• DOCUMENT EXTRACT:
————————

Betting Analysis: Philippou has the ground skills to outwork and out grapple Rivera on the ground. He’s a slight underdog, but I think the fight is closer to a pick ‘em contest given the likely edge that Philippou has on the mat. However, I’m not totally sold on Philippou as the next coming of Demian Maia, so I’m only making a small half unit play.

Main Card (Live on PPV): Welterweight Bout: Dennis Hallman (-110) vs. Brian Ebersole (+105)

Dennis Hallman is a 35-year-old veteran of the sport. He owns a very impressive resume as a professional, carrying a record of 50-13-2-1 into this fight. He is best known for his skills on the mat, holding an overwhelming 38 wins via Submission. He is a former state champion wrestler. Hallman is likely well known for his dominance of former Welterweight Champion Matt Hughes. (He has defeated Hughes twice by submission in a combined 38 seconds.) He is 2-1 since returning to the UFC in 2009, but his lone loss came by KO in the final 30 seconds of a fight that he was cruising to a Decision win in.

Brian Ebersole is a 30-year-old fighter from Indiana, but now fighting out of Australia. He is a veteran of the MMA world like his opponent, fighting professionally over 60 times. He has also fought as heavy as Heavyweight in his past fights, before dropping to Light Heavyweight, then Middleweight and finally Welterweight. Ebersole is known for his iron chin, never being KO’ed in 63 fights. He owns a career record of 47-14, and recently made a successful debut against Chris Lytle dominating with strong striking skills and ground control.

Prediction: This is definitely a fight that I would never expect to see on the main card of a UFC Pay Per View. The UFC does not have too many fighters with this kind of MMA experience on their roster and to see them taking on one another is a treat for hardcore fans. With over 125 fights between them, there will be a lot of experience in the cage. Ebersole likely holds the stand up edge as he showed some strong skills against Chris Lytle, but on the mat Hallman should have the grappling advantage. Ebersole has lost 9 of his 14 career losses via Submission, which is a bright spot for Hallman. Dennis Hallman via Submission in Round 2.

————————

• ASSIGNMENT: Continue the UFC fight betting preview from its last sentence, keeping its style.

————————

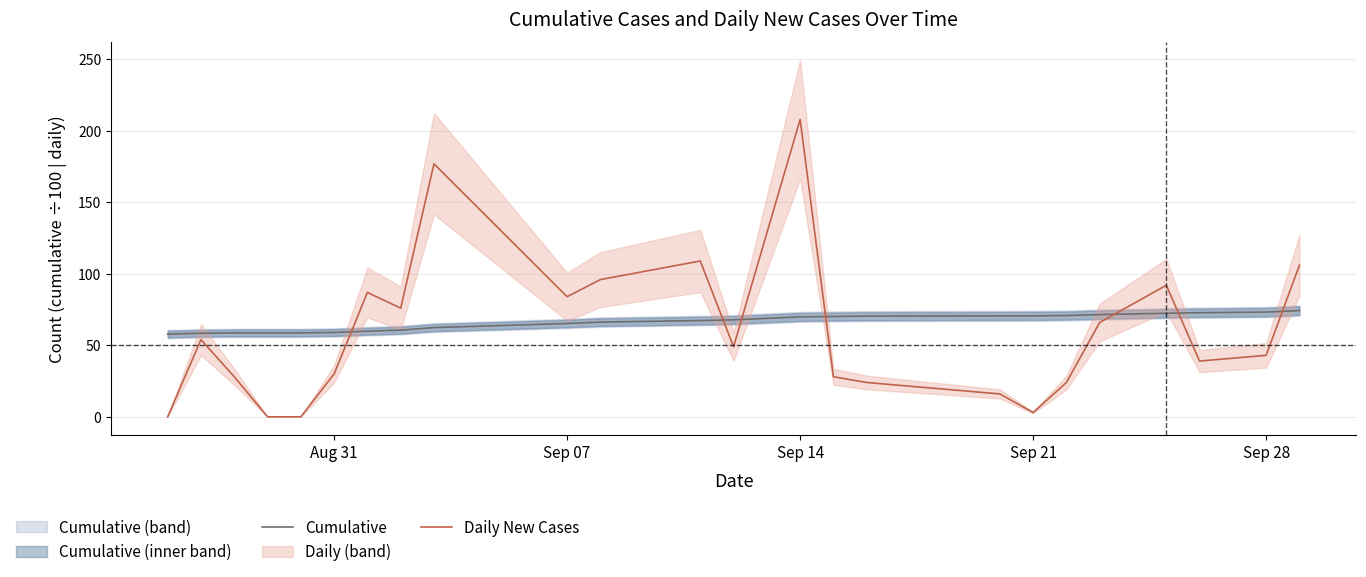

True or false: Daily New Cases and Cumulative intersect in this chart.

True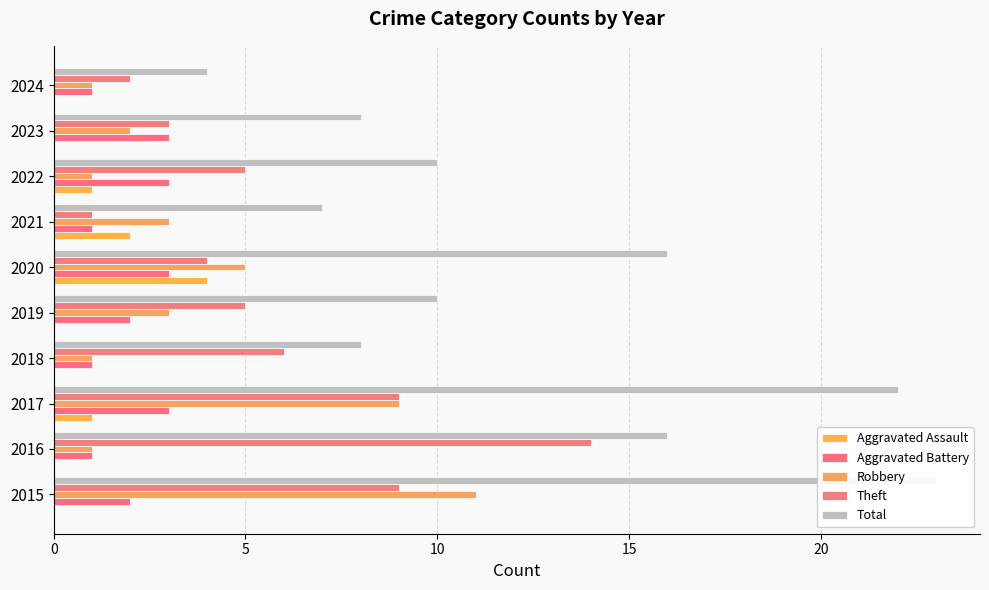

At how many categories does at least one series exceed 10?

4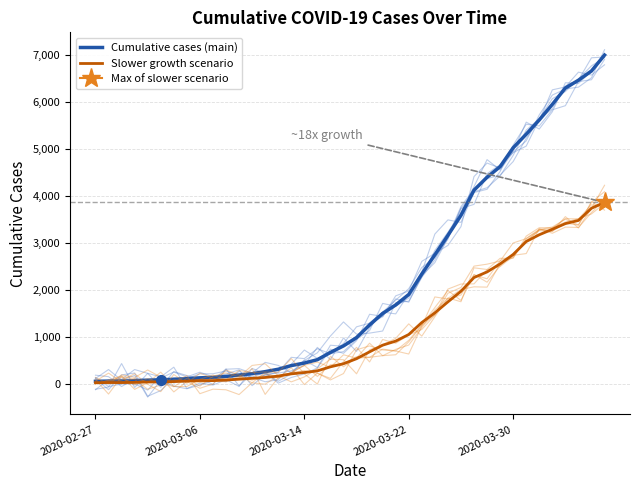

Which series has the widest spread of values?

Cumulative cases (main)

————————

• EXERCISE OUTPUT:
Betting Analysis: This will likely be my biggest play of the night. The current line is extremely close with Hallman getting only a slight edge. At -110 Hallman is getting only a 52% chance of winning, however, given his strong grappling and wrestling skills and Ebersole’s penchant for getting caught in submissions and struggling against Submission Experts I think he should be closer to a 55-60% favorite. I’ll take a full unit on Hallman to win this one.

Main Card (Live on PPV): Middleweight Bout: Vitor Belfort (-295) vs. Yoshihiro Akiyama (+280)

Vitor “The Phenom” Belfort is an MMA pioneer from Rio de Janeiro, Brazil. The 34-year-old made his professional debut at the age of 19. During his career he has fought a plethora of big names and has been most well known for his inconsistent results. However, he had been on a bit of a career resurrection since 2007, before running into Anderson Silva and his Steven Seagall inspired front kick. With that aside, Belfort still owns some of the best stand up in the Middleweight division, with extremely fast hands and devastating knockout power. He also holds a black belt in Brazilian-Jiu-Jitsu and improving wrestling skills from his time spent at Xtreme Couture in Las Vegas.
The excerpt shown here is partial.